An American newspaper is speculating that the federal grand jury currently investigating doping allegations surrounding seven times Tour de France winner Lance Armstrong may call for blood and urine samples taken from the Texan to be retested for traces of plasticizers, which in turn might provide evidence of illegal blood transfusions.
The existence of tests that can detect plasticizers used in blood bags has been in the news in recent days following Alberto Contador’s failed test for clenbuterol during this year’s Tour de France, with media sources in Germany and France suggesting that traces of plasticizers were also found in his urine. Yesterday, The New York Times claimed that those were found in a different sample to the one that has tested positive for clenbuterol.
Armstrong has strenuously denied allegations first made in May this year by former US Postal Service team mate Floyd Landis that blood doping was endemic within the team when the pair rode together between 2002 and 2004, and the New York Daily News now reports that the recently developed test for plasticizers may help settle which of the two is lying.
The newspaper adds that anti-doping experts believe that the test, which is not yet validated for use in instituting disciplinary proceedings but which could provide evidence to support other findings of drug abuse, would be able to find traces of plasticizers in samples irrespective of when they were taken.
"Nothing that I've seen suggests that (the metabolites) would break down during frozen storage," an anti-doping expert familiar with the new test told the newspaper. "I can't see any reason why they would break down. They're not a biological molecule, like EPO or testosterone, they're a completely stable,
synthetic molecule."
According to the newspaper, the federal grand jury conducting the investigation into Armstrong would require no more than a subpoena to obtain past samples provided by the cyclist to the US Anti-Doping agency, while those taken by overseas testers could be secured through a legal process known as “letters rogatory.”
Regarding the prospect of the samples being retested, Armstrong’s spokesman Mark Fabiani told the newspaper that “We have no concerns at all about it."
Add new comment
6 comments
If plasticisers never break down then surely Armstrong would have traces of them in his blood from when he had surgery for his cancer, or is that too simple??
Consider how Accurate and Precise the testing will be.
False positives/negatives will be challenged for sure.
If it comes negative then it only backs up Armstrong as genuine!
But if not it would be a dark period in UCI history with Contador etc.
It is a Urine test that finds these plasticizers. The blood is transfused into the body from an IV and a urine test picks up the plastics off the iv bag.
It's a valid question but my understanding is that a plasticiser is something that keeps a material flexible (e.g. water plasticises clay) and is not 'plastic'
There would be no point in keeping samples in a flexible container if they were to be frozen...

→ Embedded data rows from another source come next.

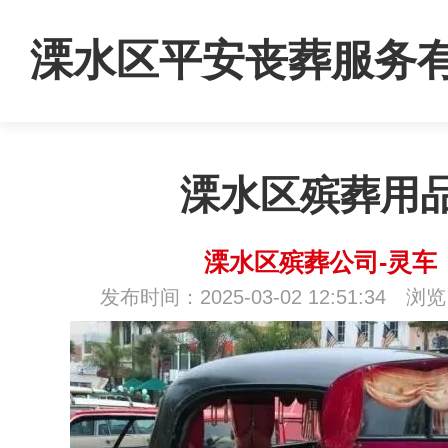
溧水区平安丧葬服务
司
溧水区殡葬用
溧水区殡葬公司-灵车
发布时间：2025-03-02 12:51:34 浏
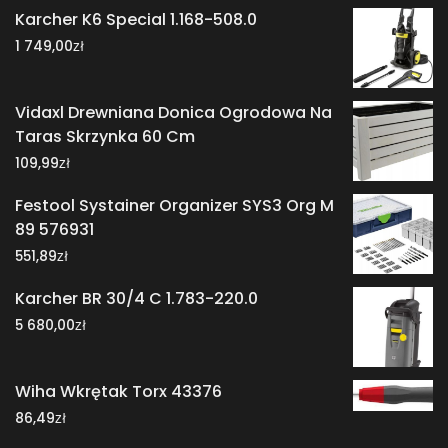
Karcher K6 Special 1.168-508.0
zł
1 749,00
Vidaxl Drewniana Donica Ogrodowa Na
Taras Skrzynka 60 Cm
zł
109,99
Festool Systainer Organizer SYS3 Org M
89 576931
zł
551,89
Karcher BR 30/4 C 1.783-220.0
zł
5 680,00
Wiha Wkrętak Torx 43376
zł
86,49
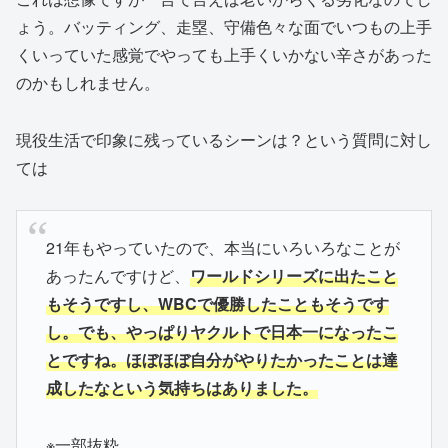
ょう。バッティング、走塁、守備色々な面でいつもの上手
くいっていた感覚でやっても上手くいかない辛さがあった
のかもしれません。
現役生活で印象に残っているシーンは？という質問に対し
ては
21年もやっていたので、本当にいろいろなことが
あったんですけど、
ワールドシリーズに出たこと
もそうですし、WBCで優勝したこともそうです
し。でも、やっぱりヤクルトで日本一になったこ
とですね。
ほぼほぼ自分がやりたかったことは達
成したなという気持ちはありました。
※一部抜粋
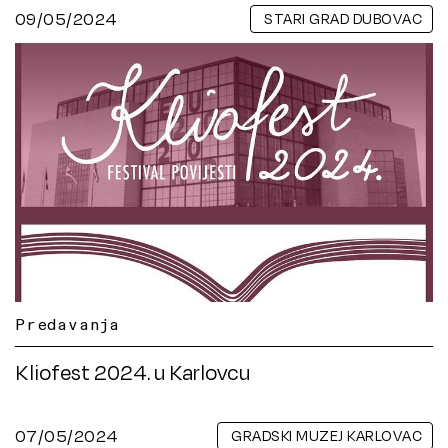
09/05/2024
STARI GRAD DUBOVAC
Predavanja
Kliofest 2024. u Karlovcu
07/05/2024
GRADSKI MUZEJ KARLOVAC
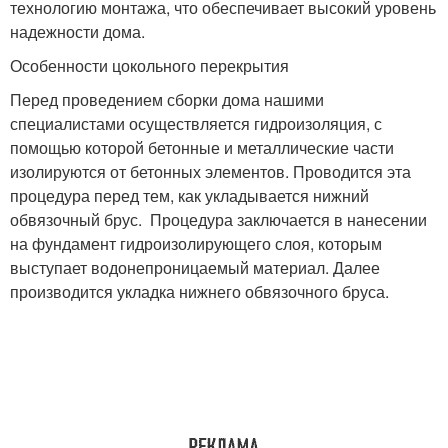
технологию монтажа, что обеспечивает высокий уровень
надежности дома.
Особенности цокольного перекрытия
Перед проведением сборки дома нашими
специалистами осуществляется гидроизоляция, с
помощью которой бетонные и металлические части
изолируются от бетонных элементов. Проводится эта
процедура перед тем, как укладывается нижний
обвязочный брус. Процедура заключается в нанесении
на фундамент гидроизолирующего слоя, которым
выступает водонепроницаемый материал. Далее
производится укладка нижнего обвязочного бруса.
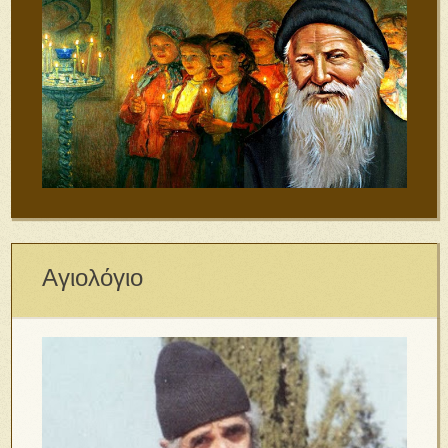
Αγιολόγιο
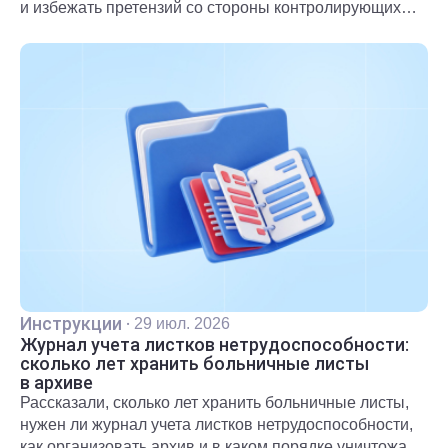
и избежать претензий со стороны контролирующих
органов.
Инструкции
·
29 июл. 2026
Журнал учета листков нетрудоспособности:
сколько лет хранить больничные листы
в архиве
Рассказали, сколько лет хранить больничные листы,
нужен ли журнал учета листков нетрудоспособности,
как организовать архив и в каком порядке уничтожать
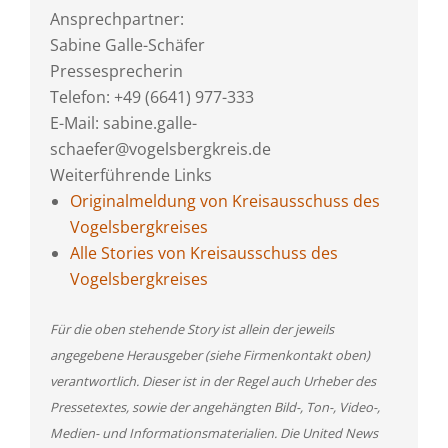
Ansprechpartner:
Sabine Galle-Schäfer
Pressesprecherin
Telefon: +49 (6641) 977-333
E-Mail: sabine.galle-
schaefer@vogelsbergkreis.de
Weiterführende Links
Originalmeldung von Kreisausschuss des
Vogelsbergkreises
Alle Stories von Kreisausschuss des
Vogelsbergkreises
Für die oben stehende Story ist allein der jeweils
angegebene Herausgeber (siehe Firmenkontakt oben)
verantwortlich. Dieser ist in der Regel auch Urheber des
Pressetextes, sowie der angehängten Bild-, Ton-, Video-,
Medien- und Informationsmaterialien. Die United News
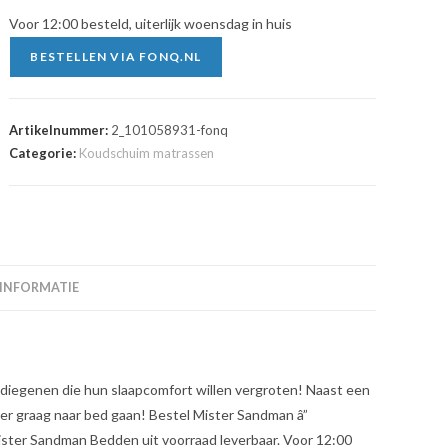
€209.90.
€79.90.
Voor 12:00 besteld, uiterlijk woensdag in huis
BESTELLEN VIA FONQ.NL
Artikelnummer:
2_101058931-fonq
Categorie:
Koudschuim matrassen
 INFORMATIE
diegenen die hun slaapcomfort willen vergroten! Naast een
weer graag naar bed gaan! Bestel Mister Sandman â”
Mister Sandman Bedden uit voorraad leverbaar. Voor 12:00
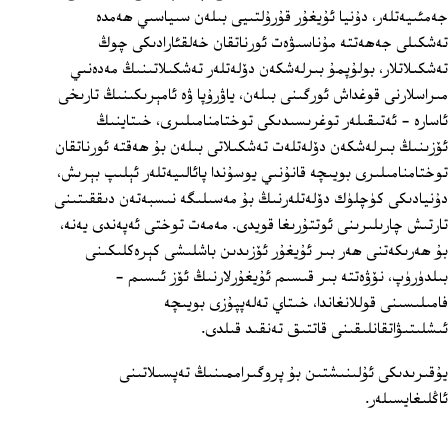
جەمئىيەتلەر، دۇنيا ئۇيغۇر قۇرۇلتىيى بىلەن سىياسىي ھەمدە
تەشكىلى جەھەتتە مۇناسىۋەت ئورناتقان خەلقئارادىكى چوڭ
تەشكىلاتلار، بولۇپمۇ بىرلەشكەن دۆلەتلەر تەشكىلاتىنىڭ مەدەنىي
مىراسلارنى قوغداش ئورگىنى بىلەن، ياۋرۇپا ۋە ئامېرىكىنىڭ تارىخى
ئاسارە - ئەتىقىلەر توغرىسىدىكى توختامنامىلىرى، خىتاينىڭ
ئۆزىنىڭ بىرلەشكەن دۆلەتلەت تەشكىلاتى بىلەن بۇ ھەقتە ئورناتقان
توختامنامىلىرى بويىچە قانۇنىي يوسۇندا پائالىيەتلەر ئېلىپ بېرىش،
دۇنيادىكى كۈچلۈك دۆلەتلەرنىڭ بۇ مەسىلىگە نىسبەتەن دىققىتىنى
تارتىش چارىلىرىنى ئوتتۇرىغا قويدى. مەمەت توختى ئەپەندى يەنە،
بۇ ھەرىكەتنى ھەر بىر ئۇيغۇر ئۆزىدىن باشلىشى كېرەكلىكىنى
بىلدۈرۈپ، نۆۋەتتە بىر قىسىم ئۇيغۇرلارنىڭ ئۆز ئىسىم -
فامىلىسىنى قوللانغاندا، خىتاي تەلەپپۇزى بويىچە
ئىشلىتىۋاتقانلىقىنى قاتتىق تەنقىد قىلدى.
يۇقىرىدىكى ئۇلىنىشتىن بۇ پروگىراممىنىڭ تەپسىلاتىنى
ئاڭلىغايسىلەر.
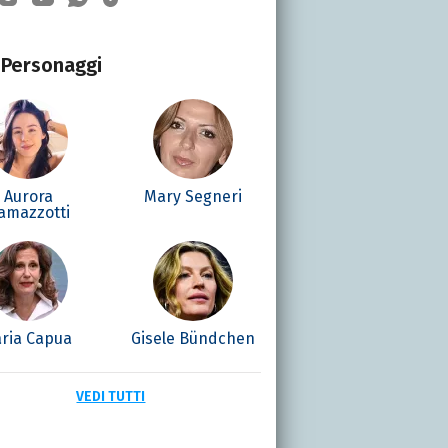
Personaggi
Aurora
Mary Segneri
amazzotti
aria Capua
Gisele Bündchen
VEDI TUTTI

Please tell me I am just plain ignorant, but if people are asking for blood samples taken years ago to be retested for plasticisers found in blood bags, what were those blood samples stored in during the intervening years ? Surely not BLOOD BAGS containing plasticisers ?
well you did ask for someone to tell you...
plasticisers are used for transfusions to keep the blood product stable in storage. Blood tests that athletes get taken are, of course, totally unadulterated by any lab and stored in small test tubes. What the article is saying is that whilst EPO or other doping substance may be unstable and break down over time, the plasticiser wouldn't, leaving irrefutable proof that a transfusion had been given.
Do you think it likely that scientists who have commited their lives to studies in this area would make such an elementary mistake, or is this another ill-advised save Saint Lance by discrediting the messenger attempt?